アメジストの瞳 [MIRA文庫]
SHALOCKMEMO396
「アメジストの瞳 Fever 1988」
エリザベス・ローウェル Elizabeth Lowell 上村 楓
アメジスト,紫水晶,石言葉は高貴・誠実。
良心を考古学者に持つ20歳の娘リサ・ヨハンセンは,人類学教授トムソン教授の薦めで,ロッキングM牧場の丘の上にある草原の一区画で新種の植物の観察をすることとなった。
両親と共に世界中の遺跡を旅して回っていたリサは,文明の利器をほとんど使わず,ほぼ自然にあるものだけで自分の生活を営むことが出来る変わった才能の持ち主。
一方,ロッキングM牧場の経営者であるエドワード・ライアン・マコール3世(ライ)は,女性たちが,結局は自分の財産目当てに近寄ってくることに嫌気が差し,女性を信用することが出来ない。しかし,アメジストの瞳と見事なブロンドの長い髪を持つリサを見たときから,そしてリサが全く物欲とは関係のない生活を送っていることに気づいたとき,自分の正体を隠し,ただのカウボーイの男としてリサのもとを訪ねることにした。

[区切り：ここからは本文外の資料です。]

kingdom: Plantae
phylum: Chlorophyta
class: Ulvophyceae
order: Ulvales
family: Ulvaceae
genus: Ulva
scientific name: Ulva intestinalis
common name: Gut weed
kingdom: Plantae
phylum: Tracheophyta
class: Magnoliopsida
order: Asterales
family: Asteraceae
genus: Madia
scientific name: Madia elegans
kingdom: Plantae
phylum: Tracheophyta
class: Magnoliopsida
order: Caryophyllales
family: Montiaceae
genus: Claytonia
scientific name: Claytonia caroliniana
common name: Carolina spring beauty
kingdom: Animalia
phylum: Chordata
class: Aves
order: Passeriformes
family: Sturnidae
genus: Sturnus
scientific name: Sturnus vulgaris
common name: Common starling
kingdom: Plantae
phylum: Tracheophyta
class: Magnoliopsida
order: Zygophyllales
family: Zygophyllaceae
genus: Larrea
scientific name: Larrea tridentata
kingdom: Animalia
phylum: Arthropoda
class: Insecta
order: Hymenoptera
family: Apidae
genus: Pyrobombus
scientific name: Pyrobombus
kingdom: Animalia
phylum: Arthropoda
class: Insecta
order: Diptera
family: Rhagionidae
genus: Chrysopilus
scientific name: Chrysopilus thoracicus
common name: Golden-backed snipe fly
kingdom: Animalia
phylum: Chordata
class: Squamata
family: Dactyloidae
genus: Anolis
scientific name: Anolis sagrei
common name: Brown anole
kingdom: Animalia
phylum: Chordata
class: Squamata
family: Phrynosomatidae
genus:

「彼女の名は,女。時のない場所に住んでいる」この意味深なフレーズがリサのすべてをあらわしている。そして,ライの主催するパーティーでリサが見,聞いたものは,ライの父親の言葉「あそこにいるのがワシの長男で,ワシに孫をさずけてくれた娘さんには,両手じゃ持ちきれんほどのダイヤをやろう」という言葉だった。女性を物欲と産児マシーンとしてしかみないこの言葉にはさすがに誰でも鼻白んでしまうところだが,ましてやリサの受けたショックは・・・。
ただの男としてのライと愛を確かめた翌朝,リサは夜が明ける前にバッグ一つを持って旅立とうとする。ポプラのような明るい生き方を,そう思ってきたリサが最後に見出したものは・・・。